On July 24, Turkey's central bank announced it terminated a $5 billion deposit transaction with Saudi Arabia, signaling increased confidence in rebuilding foreign exchange reserves independently. The move reflects Turkey's aggressive policy tightening to combat inflation and stabilize the economy.
Turkey Ends $5 Billion Saudi Deposit, Showcasing Confidence in Rebuilding Foreign Reserves Independently
According to the announcement, Saudi Arabia's deposit transaction with the Turkish central bank was terminated on July 24. This action indicates the authorities' growing confidence in reestablishing foreign exchange reserves without relying on debt from affluent allies.
Saudi Arabia had deposited $5 billion before Turkey's presidential and parliamentary elections last year. According to Bloomberg, this marked a significant shift in policymaking, as the authorities reversed years of loose policy and implemented aggressive tightening measures, primarily to alleviate persistently elevated inflation.

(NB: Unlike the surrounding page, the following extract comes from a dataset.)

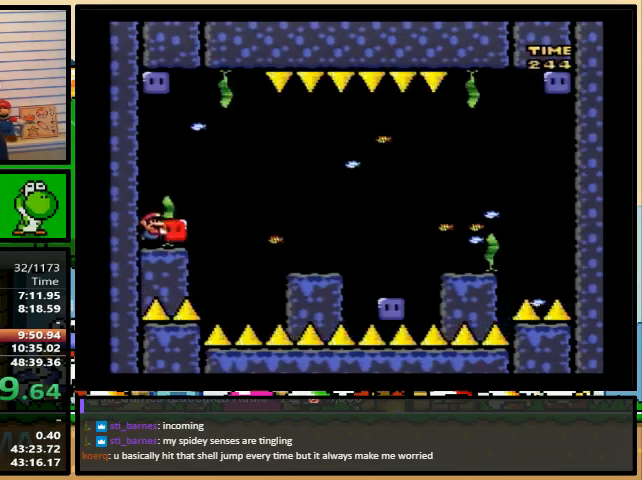
Gameplay with a controller (Nintendo layout); each line is a JSON object with the inputs held at the frame after it. "events" lists button and stick changes between this image and that frame as [ms after this image, input, new state], when the widget could be followed in between. Not read: L1 L3 R1 R3.
{"buttons": ["Y"], "events": [[200, "DPAD_LEFT", "down"], [200, "DPAD_RIGHT", "up"], [300, "DPAD_UP", "down"], [367, "DPAD_RIGHT", "down"], [400, "DPAD_LEFT", "up"], [400, "DPAD_UP", "up"], [433, "DPAD_RIGHT", "up"]]}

Bankers' calculations, based on the balance sheet data published on July 24, indicate that the Central Bank of the Republic of Turkey (CBRT) repaid the deposit to the Saudi Fund for Development (SFD) on July 23.
The transaction has been terminated in response to the bank's ongoing evaluation of its international deposit transactions. According to a statement, Türkiye's external liabilities are being diminished as part of reserve management.
"Our external liabilities have recently improved by approximately $7 billion through the reduction of deposit balances," the bank said.
According to bankers' calculations, the bank's deposit balance under external liabilities has decreased to approximately $16 billion, while the total sum of swaps conducted with other central banks is roughly $23 billion.
CBRT Rebuilds Foreign Reserves at Record Pace, Reduces External Liabilities Amid Strong Investor Sentiment
The CBRT has been able to rebuild its foreign exchange reserves at a record pace due to the significant improvement in investor sentiment and the robust demand for Turkish assets resulting from a tightening drive that has lasted for more than a year.
"Our reserves have strengthened as a result of the increased influx of foreign resources, dollarization reverse and reduced external financing needs resulting from our (medium-term economic) program," said Treasury and Finance Minister Mehmet Şimşek.
"Consequently, we are reducing external liabilities," Şimşek wrote on social media platform X.
"Our economic and financial cooperation with Saudi Arabia will continue."
The central bank has increased its benchmark policy rate by 4,150 basis points to 50% since June of last year to combat inflation, which has commenced a sustained decline and fell to 71.6% in June.
It last increased interest rates by 500 basis points in March and has since maintained its stability. However, it has pledged to tighten policy further if it anticipates that the inflation outlook will deteriorate, a hawkish stance reiterated on July 23.
Although some analysts anticipate that the central bank will delay rate cuts until the end of the year, most analysts expect that they will commence before the year concludes.
Following the March local elections, the bank amassed approximately $80 billion in reserves.
As of early July, its net reserves, which exclude transactions with commercial lenders, were approximately $15 billion. Before the elections, they had reached a record low of minus $65.5 billion.
Turkey's Central Bank Maintains High Interest Rates, Strengthens Reserves Amid Ongoing Inflation Control
The central bank has increased its benchmark policy rate by 4,150 basis points to 50% since June of last year to combat inflation, which has commenced a sustained decline and fell to 71.6% in June.
Its last increased interest rates by 500 basis points in March and has since maintained its stability. However, it has pledged to tighten policy further if it anticipates that the inflation outlook will deteriorate, a hawkish stance reiterated on July 23.
Although some analysts anticipate that the central bank will delay rate cuts until the end of the year, most analysts expect that they will commence before the year concludes.
Following the March local elections, the bank amassed approximately $80 billion in reserves.
As of early July, its net reserves, which exclude transactions with commercial lenders, were approximately $15 billion. Before the elections, they had reached a record low of minus $65.5 billion.
"Within the framework of the monetary policy, it has been decided to start sell-side Turkish lira swap auctions in order to diversify the sterilization tools," the document seen by Reuters said.
According to financiers, implementing sell-side FX and gold swap auctions will modify reserve calculations and substantially affect the lira's liquidity in the market.
The central bank's efforts to increase the currency's share in the system were the primary cause of the lira liquidity excess in the banking system, which was TL 200 billion ($6.09 billion) as of July 22.